Monday, October 02, 2006

The baby, the bathwater etc

Over at Adventures in Histomat 'Snowball' - is that really what his parents called him? - has posted a long review of Paul Blackledge's new book about Marxist approaches to the study of history. Snowball is not too keen on postmodernism:

Over the last twenty or so years, postmodernism has swept over the historical profession, declaring that 'real' events cannot be known outside written sources, and so as part of this 'cultural turn', a literary obsession with texts has replaced any sort of attempt to systematically and theoretically try and understand historical contexts. Karl Marx's insistence that all history was 'the history of class struggles' is therefore just another 'grand narrative', as outdated as the Whig historians of Victorian Britain faith in the steady march of 'Progress'.

There is no universal 'History' any more, just lots of 'histories' with each little narrative as equally relevant and important as any other narrative. Relativism rules and anything is as open to study as anything else (apparently, someone recently did a History PhD on the changes in 'matchbox design in England in the nineteenth century').

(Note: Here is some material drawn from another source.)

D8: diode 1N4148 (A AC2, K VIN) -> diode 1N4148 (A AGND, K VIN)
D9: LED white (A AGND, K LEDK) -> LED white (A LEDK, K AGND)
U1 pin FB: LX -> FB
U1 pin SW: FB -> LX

Well, yes and no. Here's a response I made in the comments boxes at Histomat, and which I'll expand on when I get the time:

Good bait for the book. Surely the crude dismissal of postmodernism is out of order, though? Postmodernism is only a very extreme manifestation of tensions that beset all worthwhile Marxist work - the tension between particularity and generality, for instance.

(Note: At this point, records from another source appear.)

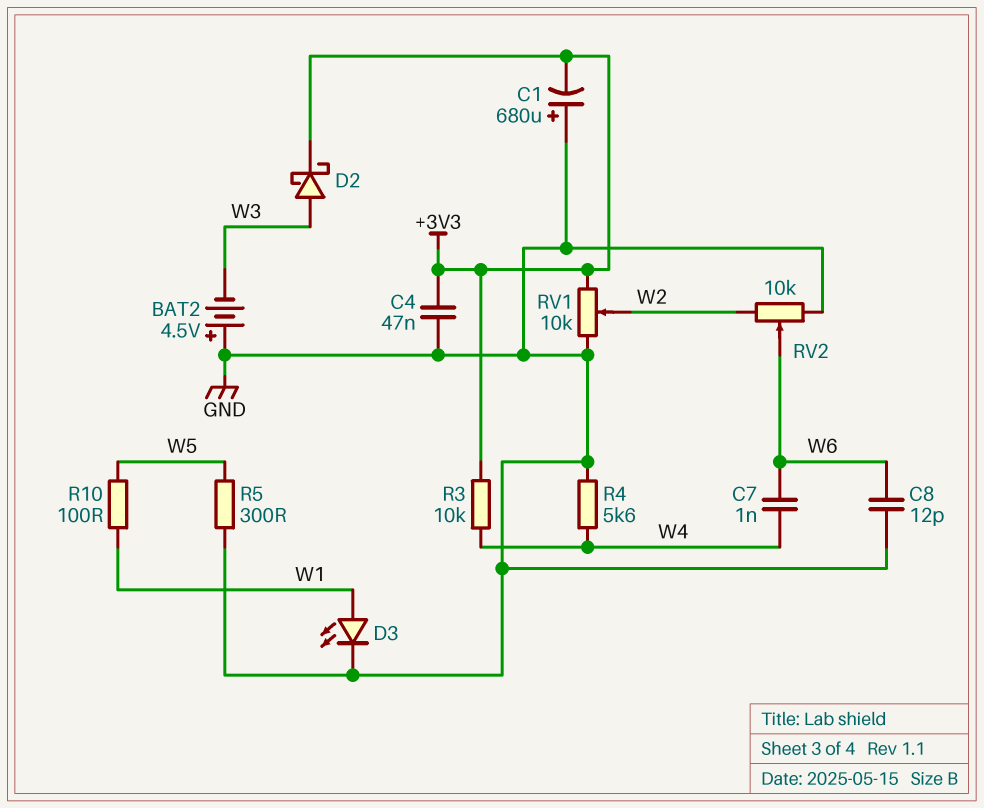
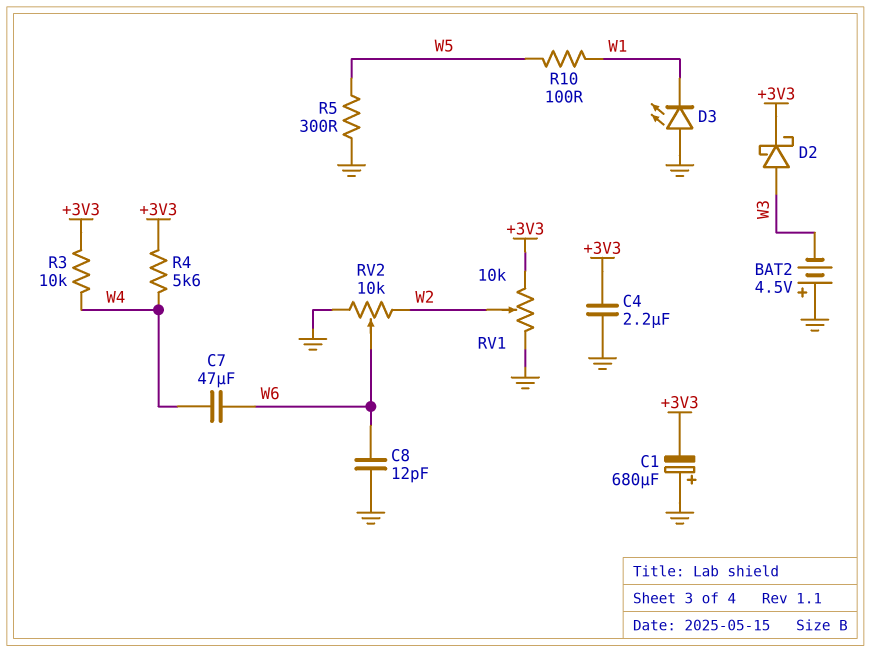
C4: 47nF (+3V3, GND) -> 2.2uF (+3V3, GND)
C7: 1nF (W4, W6) -> 47uF (W4, W6)
D3: LED (A W1, K GND) -> LED (A GND, K W1)
R4: 5.6k (GND, W4) -> 5.6k (+3V3, W4)

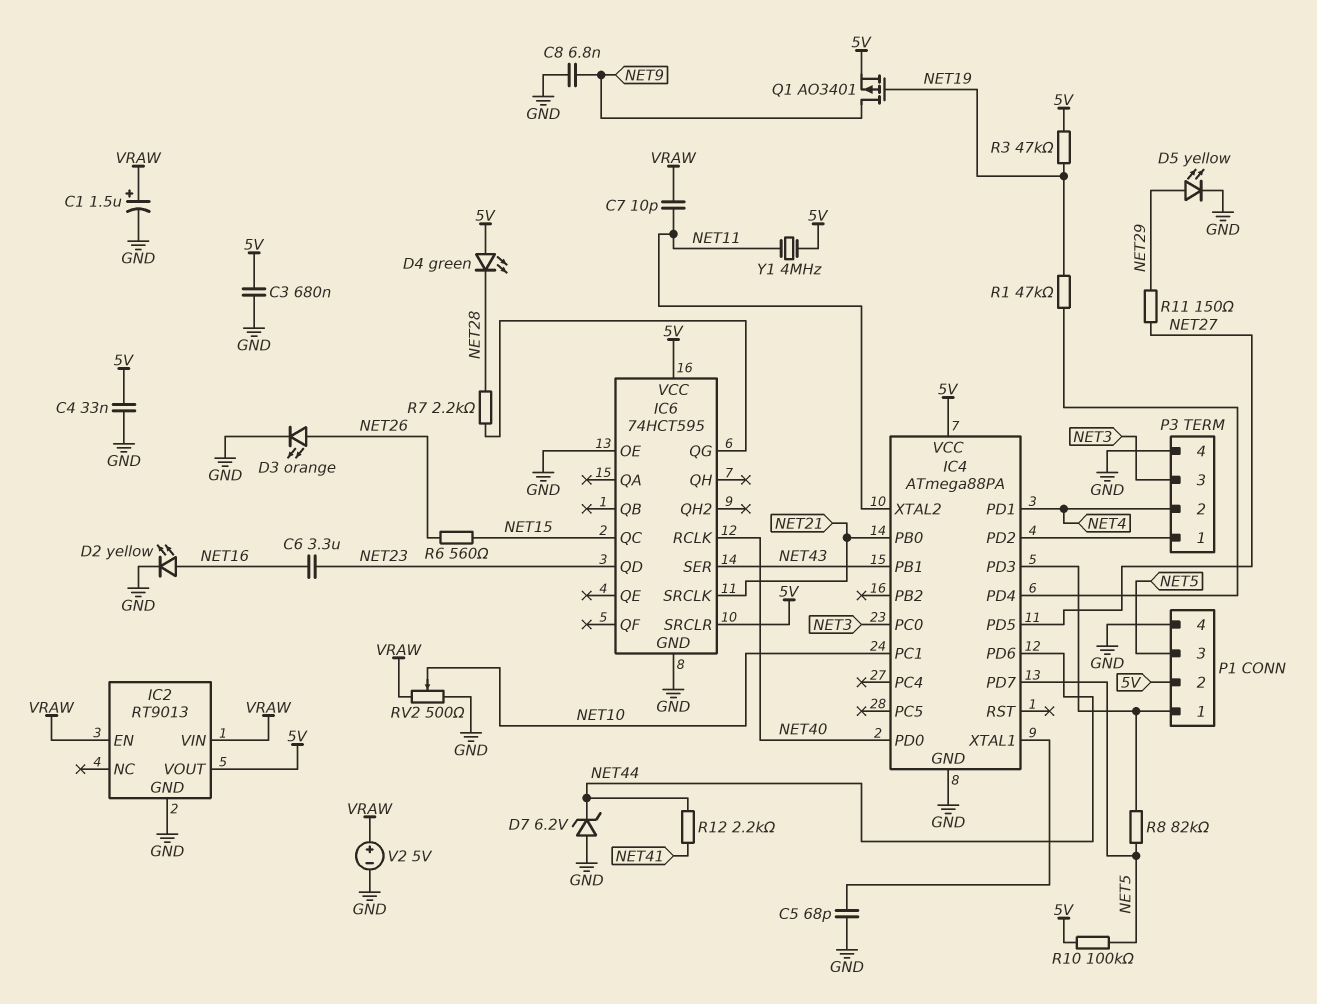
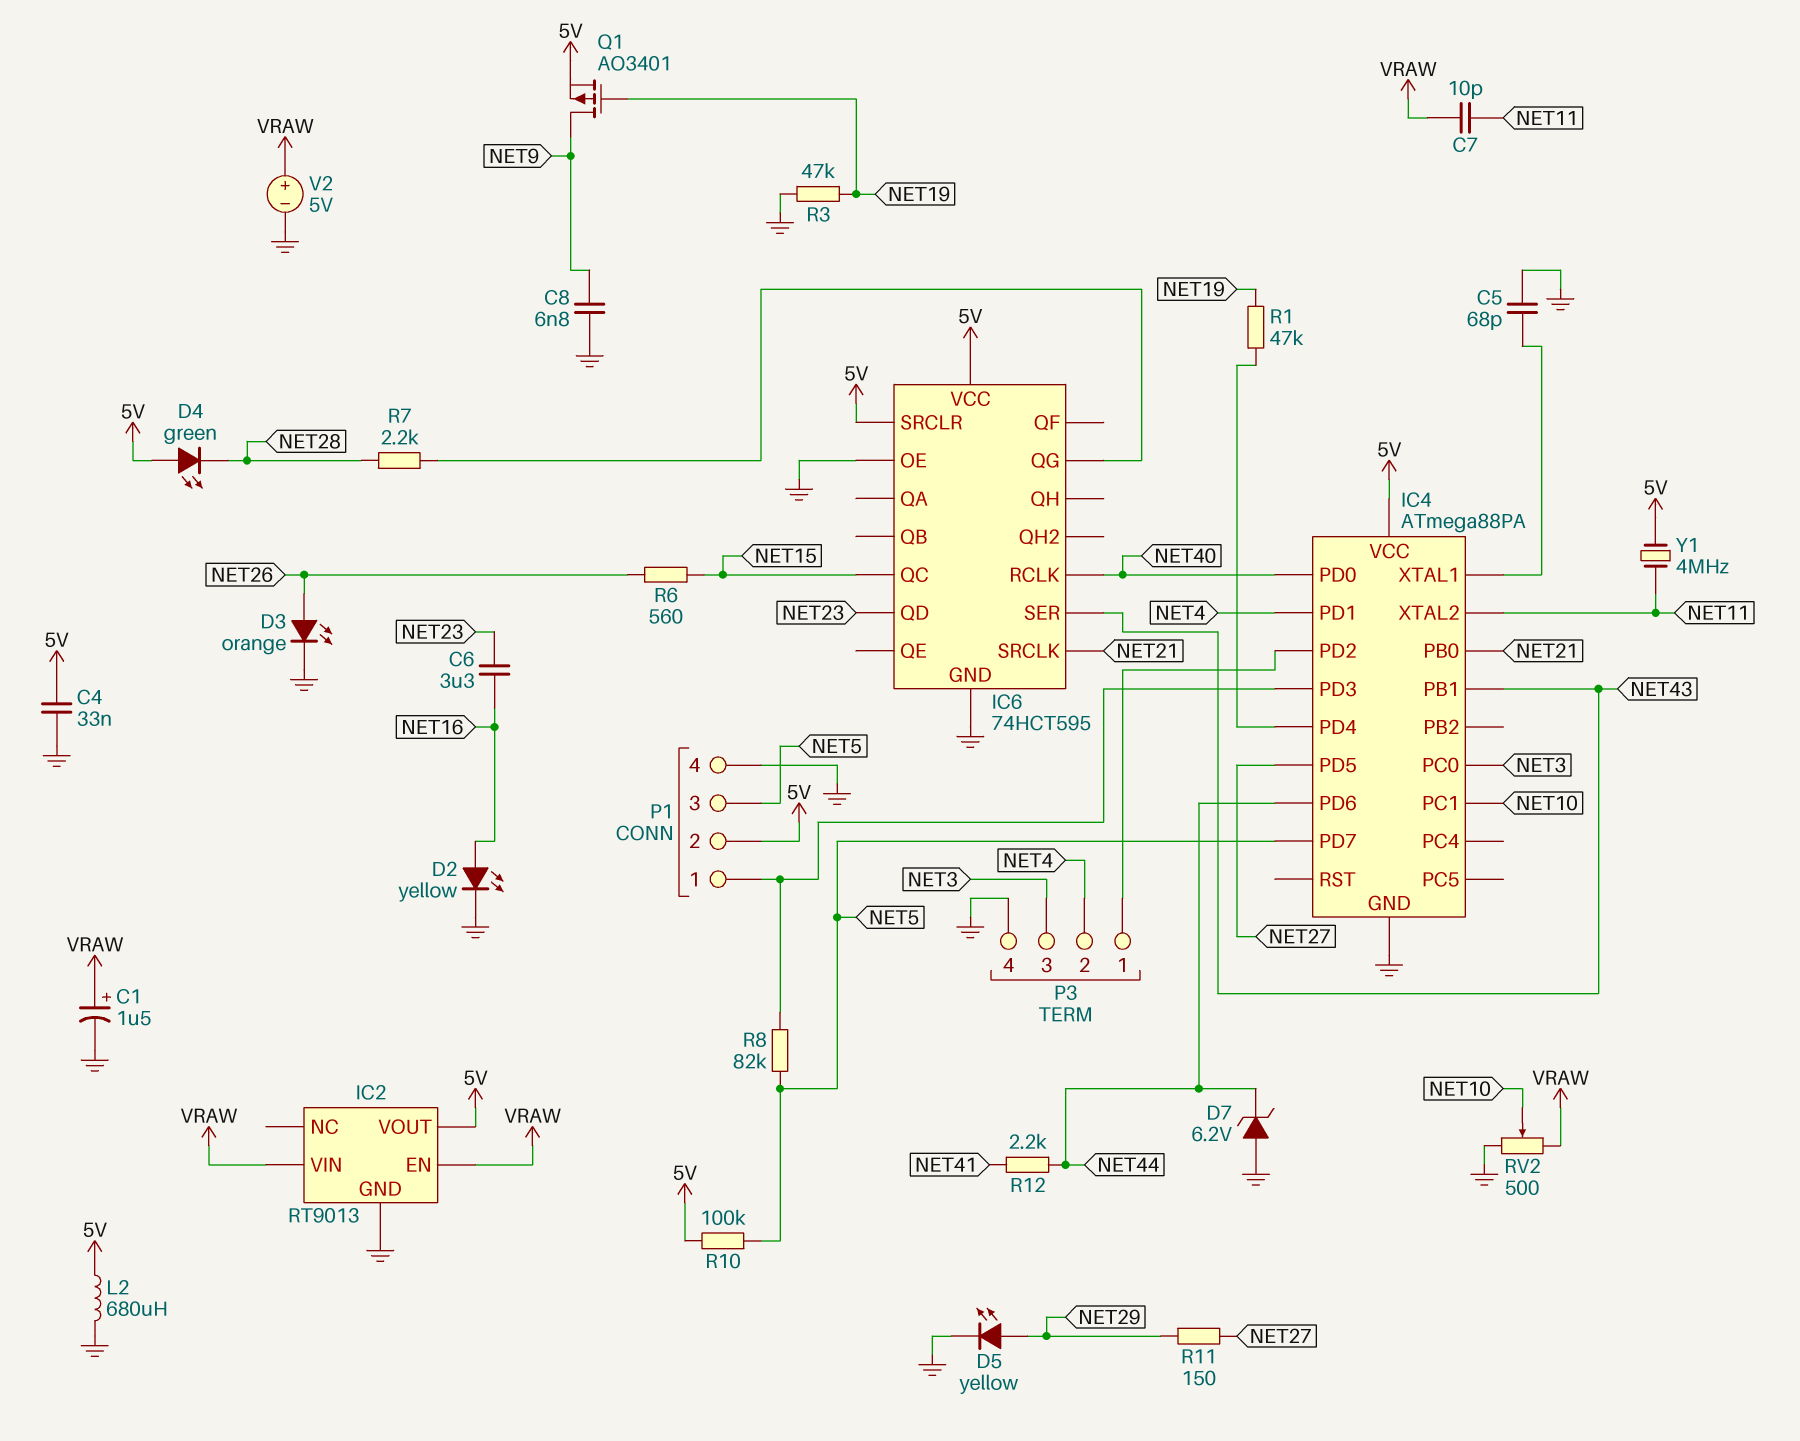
C3: 680nF (5V, GND) -> none
L2: none -> 680uH (5V, GND)
R3: 47k (5V, NET19) -> 47k (GND, NET19)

The work of the best postwar Marxist thinkers - Louis Althusser and EP Thompson are two people you've been discussing - is an attempt to do away with the rigidities of Kautskyan and Stalinist determinism and admit more dissonance into Marxism. (I argue here that Thompson and Alhusser are not as different as some people have pretended.)

Althusser's work is hard to understand, and best approached through commentaries, but it succeeds superbly in restoring to Marxist concepts some of the complexity and fluidity that they had before Kautsky, Plekhanov, and later Stalin entombed them.

The trouble with the work of Foucault, Derrida and other key postmodernists is not that it folows Althusser in doing away with the absurdity of appeals to an absolute 'objective truth', or hard and fast positivistic bourgeois 'definitions' of concepts that were always for Marx contingent dialectical abstractions, but rather that it loses the balance Althusser maintained between dissonance and coherence, and thus lapses into epistemological nihilism, which is a very different thing to epistemological relativism. (A relativist says there's a whole lotta truth out there; a nihilist says there's none.)

Much the same thing can be said about the work of scholars of ethnicity captivated by identity politics. It's not that these postmodernists were wrong to attack the Eurocentrism, scientism, and - let's cut to the chase - racism of much 'Marxism', and of bourgeois social science as well - where they went wrong was in throwing the baby out with the bathwater by treating every culture as 'unique', and rejecting any notion of cross-contextual generalisation.

Marxism is beginning a revival, after being pronounced dead in the 80s and 90s, but this revival is full of dangers. On the one hand, the ideologists of the ruling class are suddenly very critical of 'multiculturalism' and 'relativism', as they rush to justify the depredations of the Bush regime as some sort of war for the Enlightenment. A faction of these ideologists - think Norm Geras, Christopher Hitchens, Francis Wheen - is ready to press Marx into action as a shock trooper fighting for 'science', 'objectivity', and the supposed virtues of imperialism, aka globalisation, over Third World 'backwardness'. If I were you Snowball I'd be more careful about quoting the first section of The Communist Manifesto: Geras et al got there first.

On the other hand we have a new generation of activists and scholars who can see that the worldview and politics of postmodernism are totally incapable of dealing with the post-9/11 world. The danger is that these folk will revert to a crude caricature of Marxism in their eagerness to reassert the importance of concepts like class and imperialism. Many of them seem to share a crude empiricist epistemology with faux-Marxists like Geras and Wheen - I think of Richard Seymour of Lenin's Tomb, who is obviously a tremendously intelligent and energetic bloke, yet can't understand what use dialectics could be to a Marxist!

In this sort of atmosphere I think it's important to highlight the work of Althusser and other Marxist thinkers who decisively rejected the crude determinism and teleology that disfigured mid-century Marxism, without succumbing to the siren call of postmodernism.

I've argued here that the publication of the first English translation of Althusser's late work gives us an opportunity to reassess him.

1 Comments:

Blogger ماثيو said...

I agree with everything you say, except that Althusser isn't approachable. Reading Capital is great. The commentary one should use to read it is Capital. I took the route: limits to capital>> Capital>>Reading Capital. Worked for me.